Communication

In 1901 an editorial in Billboard said, “One of the great general agents in the show business in this country, M.W. E. Franklin, has coined an aphorism which will be endorsed by every circus man. He says there are three P’s essential to the success of showmen. They are: Printing, Parade and Performance. These three requisites are intimately associated, and without the trinity being closely kept together and considered, the show, no matter how great in any one particular, must fail. Good printing first attracts the attention of the public; the parade arouses the interest of the multitude and draws them to the show; the good performance creates talk and favorable comment, which follow the show, throughout the season.” (Jack Rennert, “American Circus Posters” Circus World Museum (1984) Introduction.

Good communication was the key for much of the success of the American circus. The communication of the arrival of a circus or of a circus performance has changed since the first circus in America. Advertising methods of the American circus changed, as the shows got larger, covered more territory and experienced more competition. Advertising methods of the American circus started with announcements in the local paper and mushroomed into thousands of posters to advertise a one-day stand that would cover the sides of buildings, storefronts and any vacant space in the town. These posters or “paper” had to excite the town about the pending arrival of the circus and it’s short stay in their city. The circus poster had to give the most important information that was easy to read, arouse their excitement and eye catching. These posters had to have the title of the show (in bold letters), the date, and the feature attraction.
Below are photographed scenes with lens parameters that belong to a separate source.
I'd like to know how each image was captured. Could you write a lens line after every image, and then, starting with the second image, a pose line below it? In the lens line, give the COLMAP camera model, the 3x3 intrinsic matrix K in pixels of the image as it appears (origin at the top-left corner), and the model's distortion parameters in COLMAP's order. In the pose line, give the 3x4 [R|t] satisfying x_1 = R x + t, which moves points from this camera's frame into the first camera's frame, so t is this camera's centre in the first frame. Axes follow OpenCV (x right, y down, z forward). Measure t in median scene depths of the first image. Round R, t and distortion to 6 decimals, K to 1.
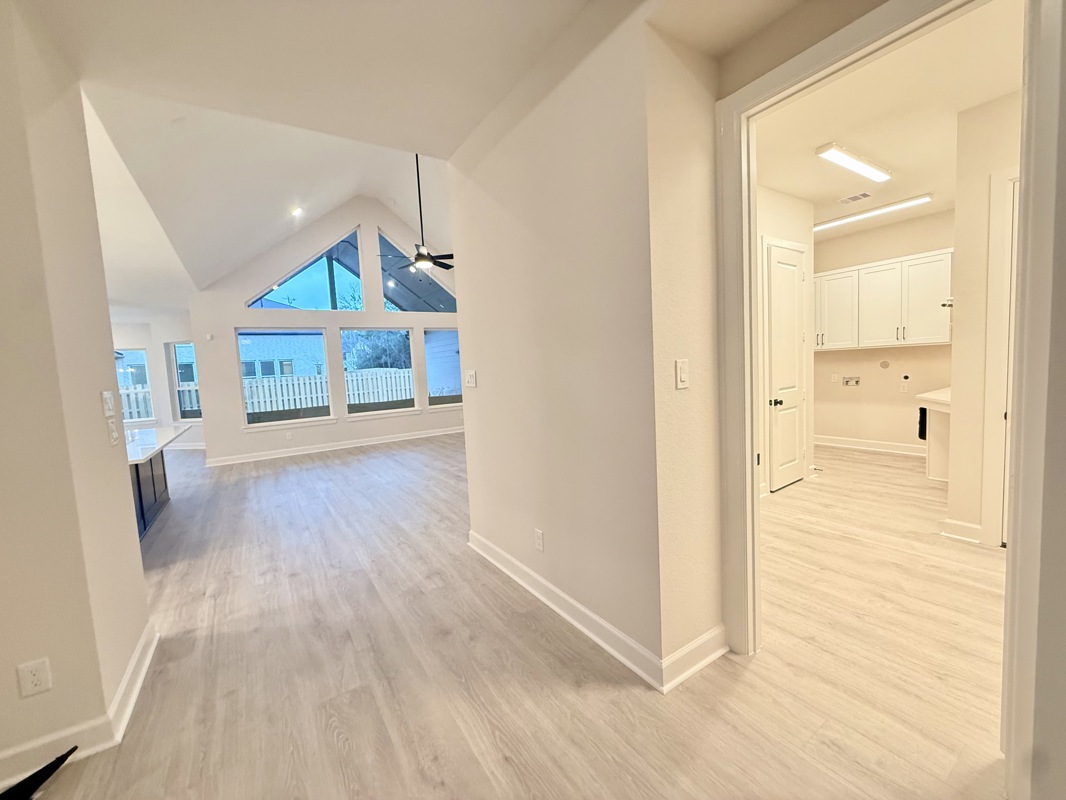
lens RADIAL K [[434.0, 0, 529.9], [0, 434.0, 400.7], [0, 0, 1]] dist [-0.008033, 0.000308]
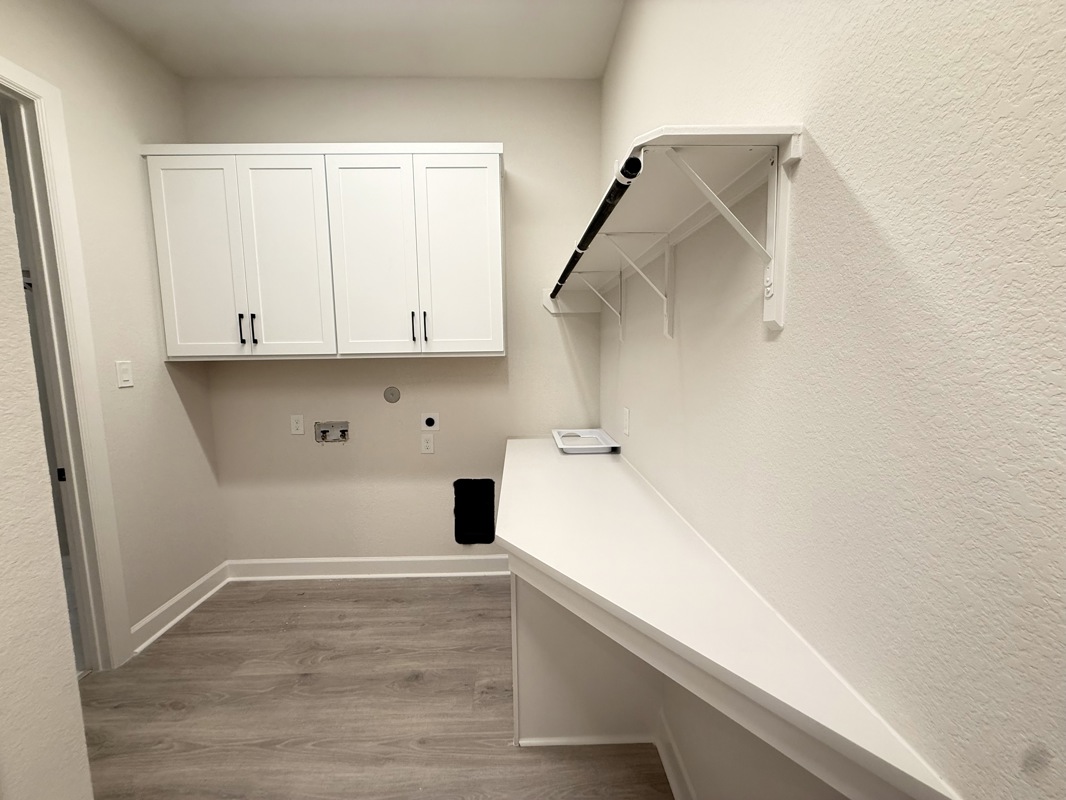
lens RADIAL K [[434.0, 0, 530.4], [0, 434.0, 406.4], [0, 0, 1]] dist [-0.008033, 0.000308]
pose [[0.525870, -0.050432, 0.849068, 0.525498], [0.054977, 0.998169, 0.025238, -0.077606], [-0.848786, 0.033408, 0.527680, 0.654681]]
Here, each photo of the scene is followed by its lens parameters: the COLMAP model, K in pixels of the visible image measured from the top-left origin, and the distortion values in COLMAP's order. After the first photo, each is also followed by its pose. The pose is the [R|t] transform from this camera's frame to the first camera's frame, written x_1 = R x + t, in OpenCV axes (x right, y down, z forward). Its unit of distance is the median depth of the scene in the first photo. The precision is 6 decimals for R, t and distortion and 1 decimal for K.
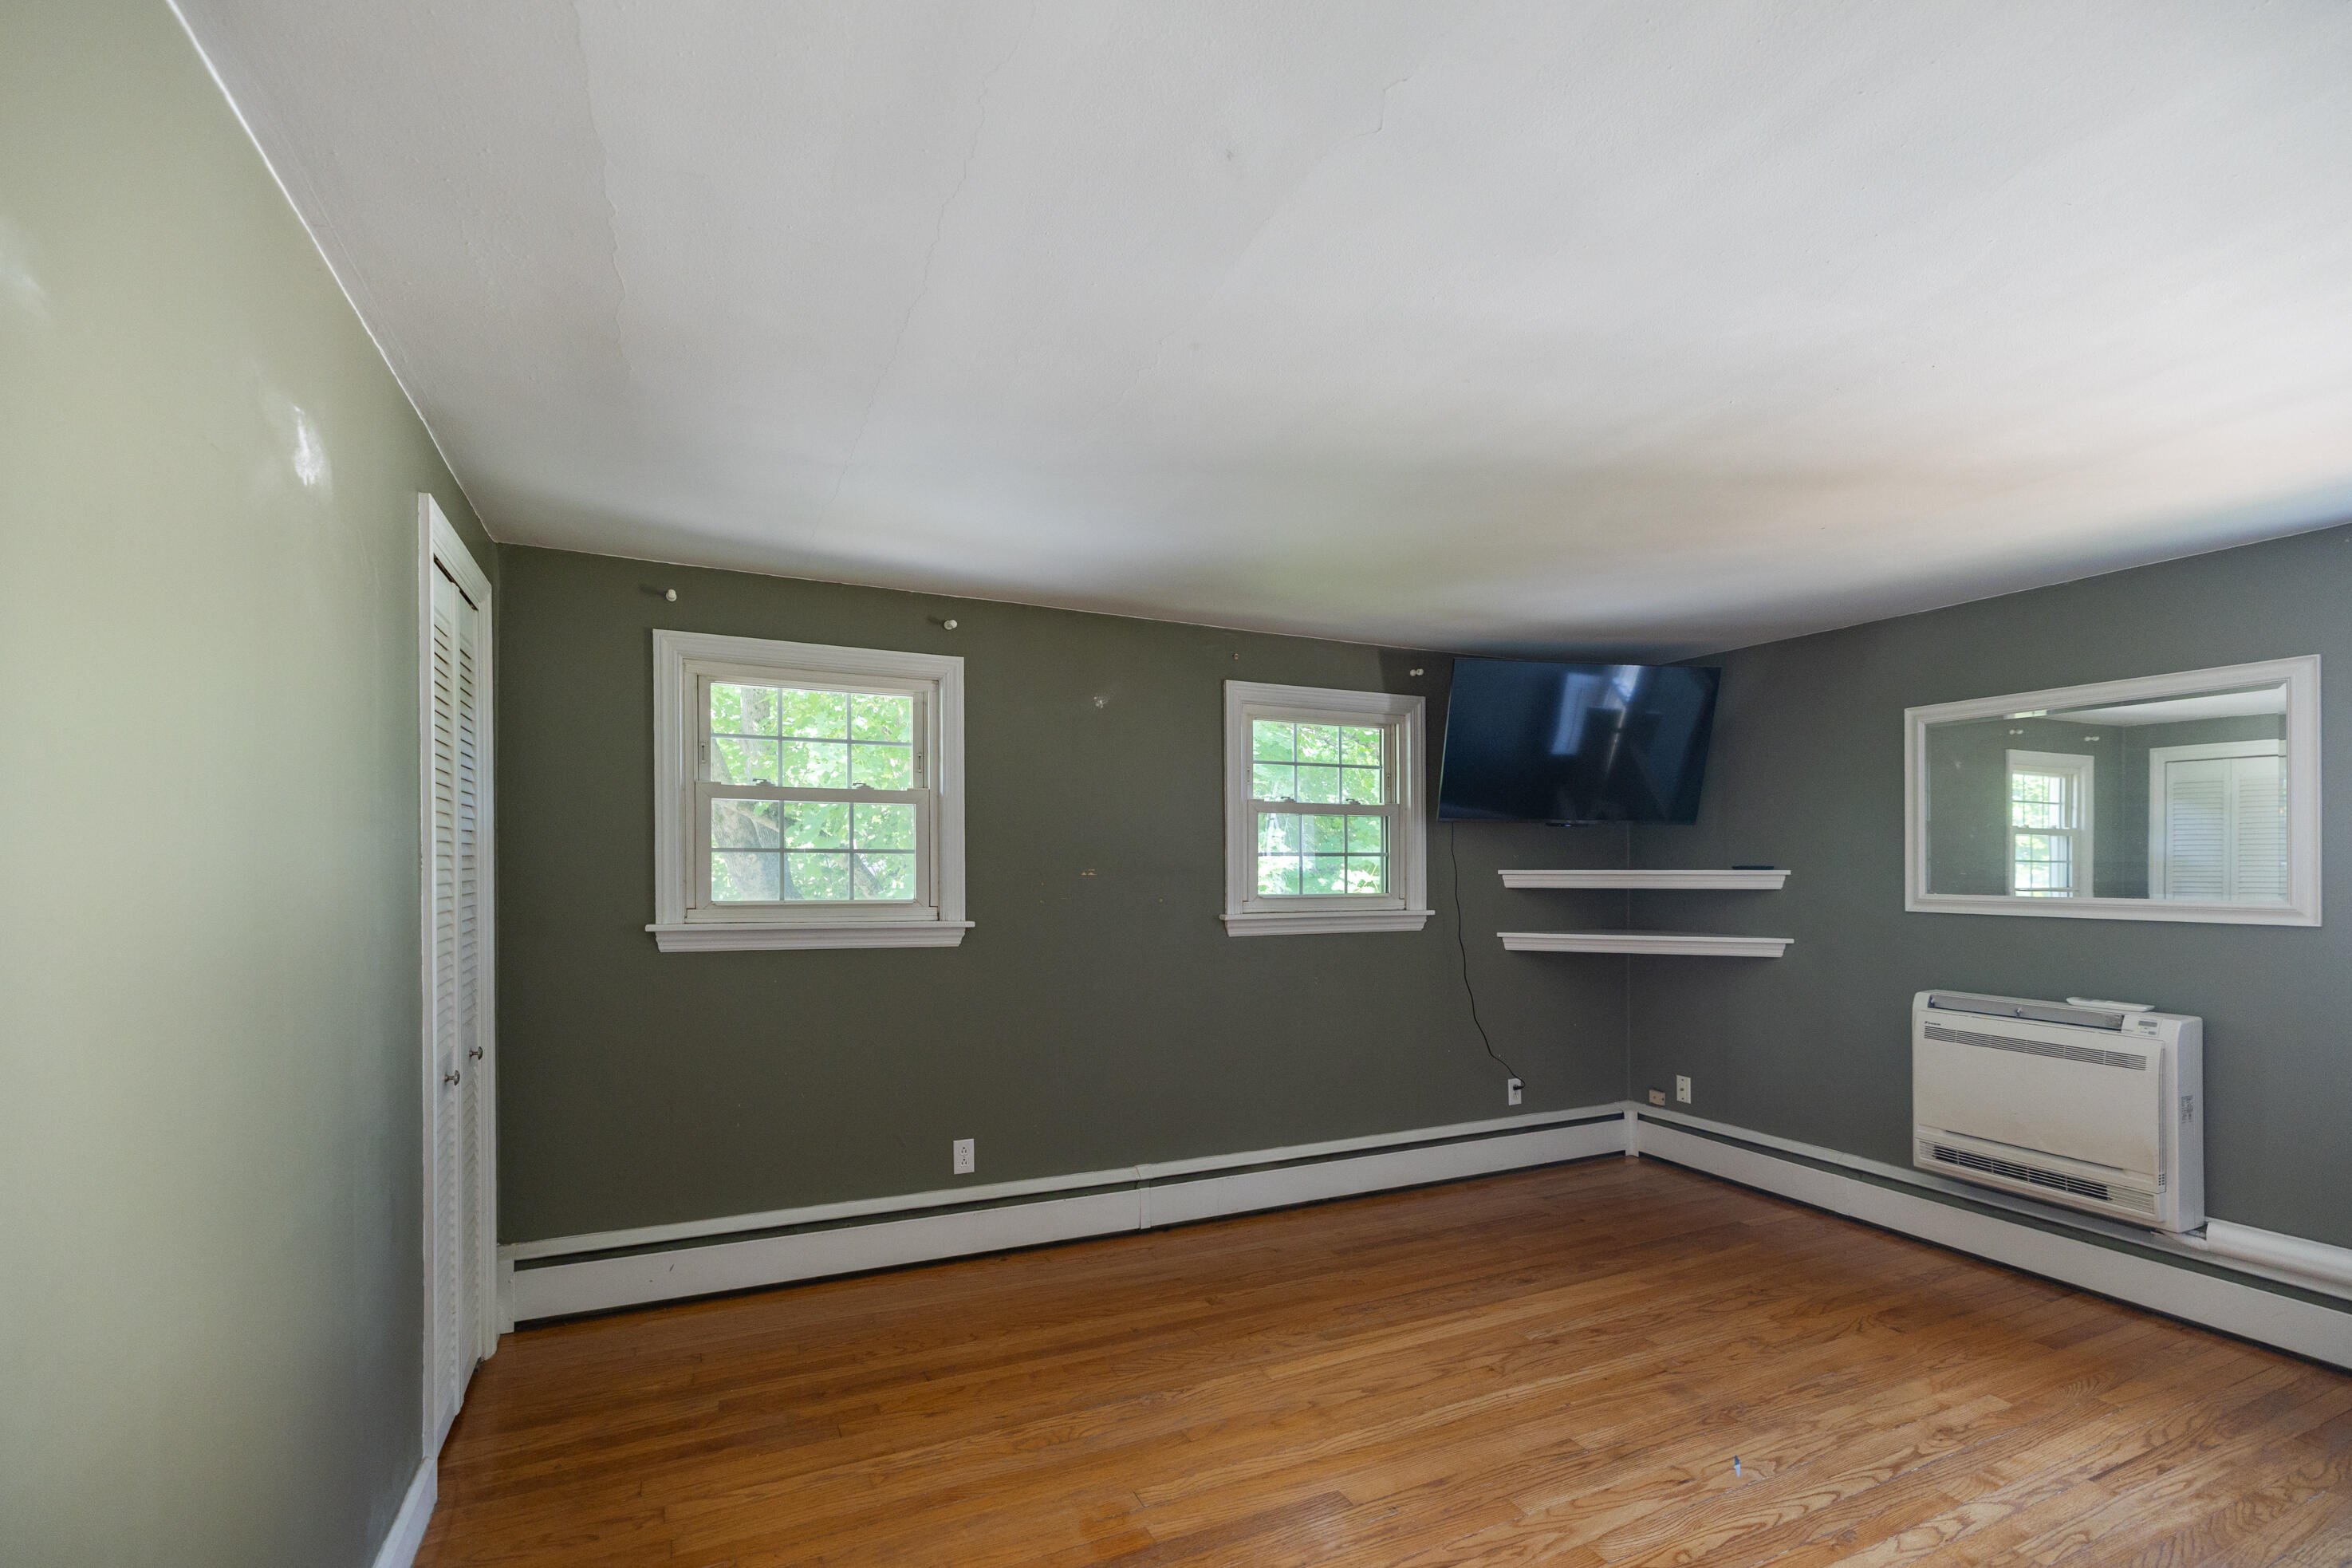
lens RADIAL K [[1027.1, 0, 1176.2], [0, 1027.1, 865.8], [0, 0, 1]] dist [-0.001741, -0.000282]
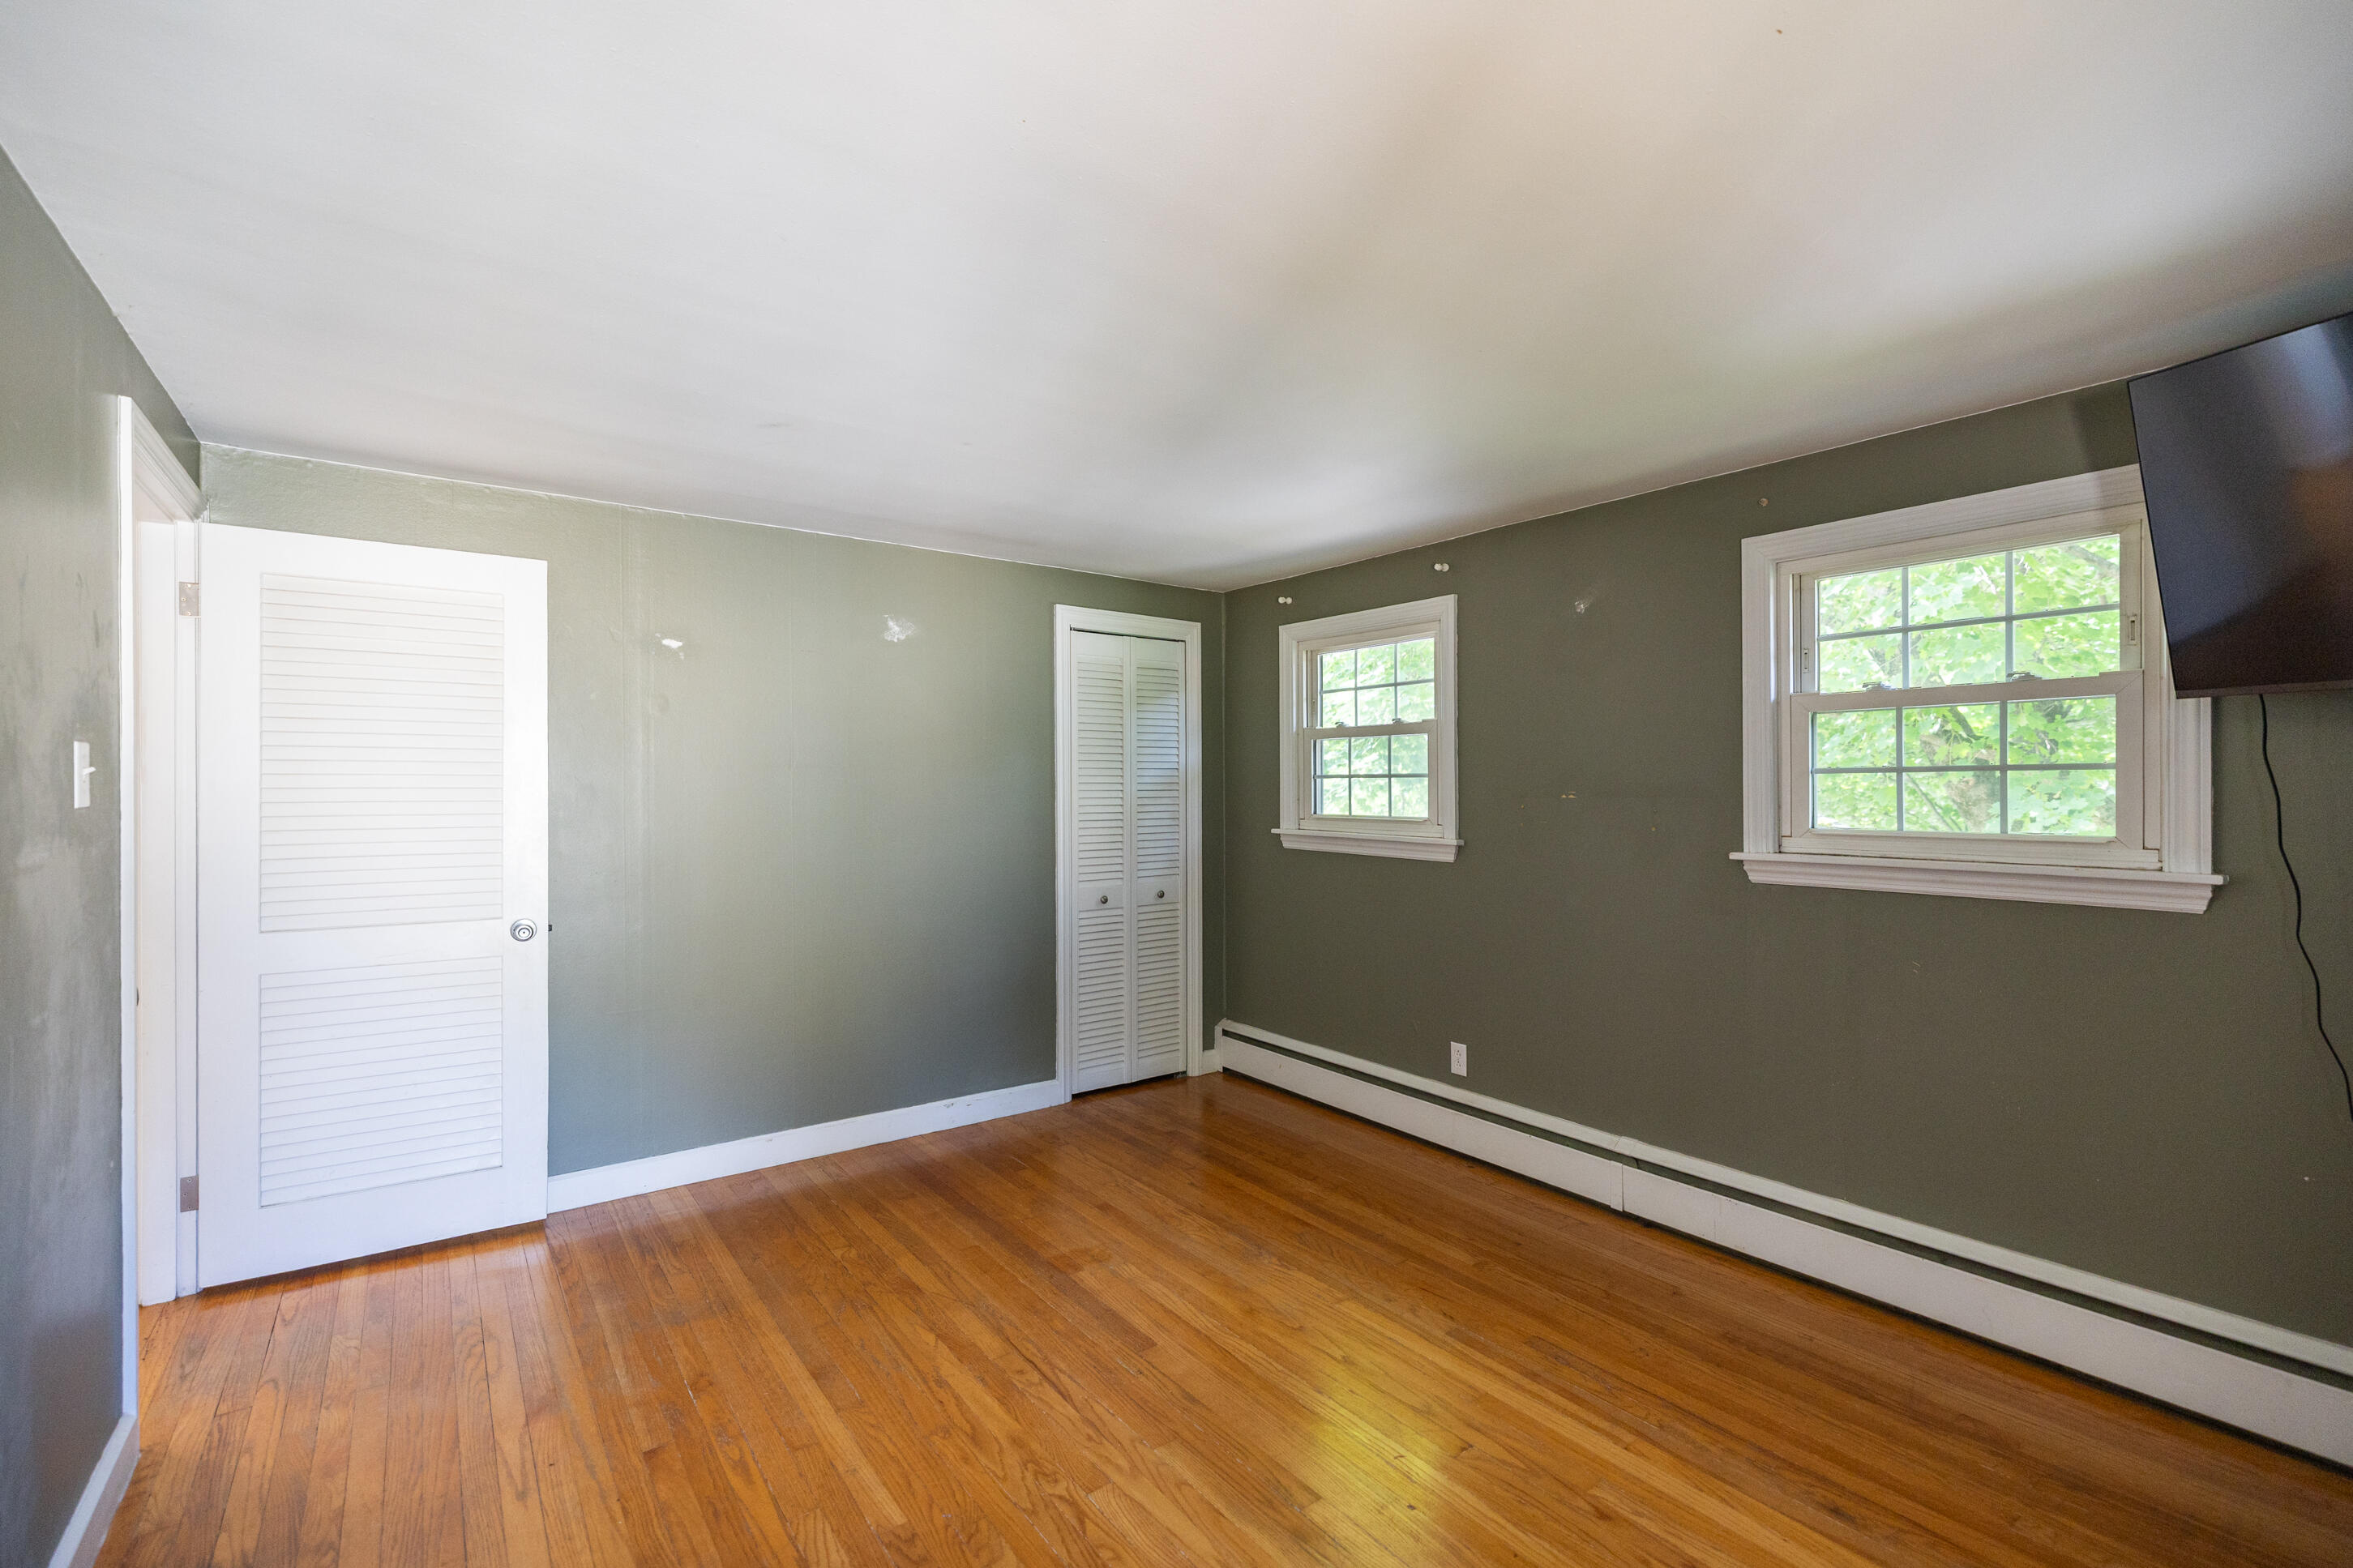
lens RADIAL K [[1021.1, 0, 1168.0], [0, 1021.1, 799.9], [0, 0, 1]] dist [0.001299, 0.000010]
pose [[0.192652, 0.009713, -0.981219, 0.793443], [0.001885, 0.999946, 0.010268, 0.000617], [0.981265, -0.003828, 0.192624, 0.505500]]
John Ringling stated in a September 1919 article from The American Magazine states: “The language of the circus poster is unique. Originally it was the result of opposition shows striving to outdo one another in startling announcements. Charles, who is the greatest scholar in the family, and an authority on words, created a new vocabulary and the style caught public fancy. We understand now, although we did not at the time, that we had stuck upon the child-appeal in another form. All children and all primitive minds, love big words, and love exaggeration. The boy who sees four dogs in the back yard invariably says there are a thousand dogs out there. When he offers to bet, he always wants to bet a hundred million billion dollars. He is not striving to deceive, but to express bigness in his own way.

The circus posters do the same thing: There is no effort to deceive the public—but to express the hugeness of everything in figures that carry the idea. If we have fifty elephants, and say a hundred, it pleases rather than offends. On circus day, everybody wants to think and talk in big figures, because on circus day we are boys and girls again, and we want to believe that there are a hundred million trillion elephants in the parade, and a billion funny clowns, and whole bushels and bushels of beautiful ladies on white horses.” (Charles Philip Fox, “A Ticket to the Circus” Superior Publishing Co. Seattle (1959) 45-46.

The second “P” essential for the success of the circus is the parade. The parade was a regular feature of the American circus when small towns would be awakened by gigantic processions featuring three or four separate bands, great herds of elephants, cages of wild animals, performers, performers on horseback, clowns and bringing up the end of the parade the steam calliope. ( kall-ee-yoap) The street parade, like the posters main purpose, was to advertise that the show was in town, and create excitement and enthusiasm. The street parade also affected the three senses of man—sight, sound and smell.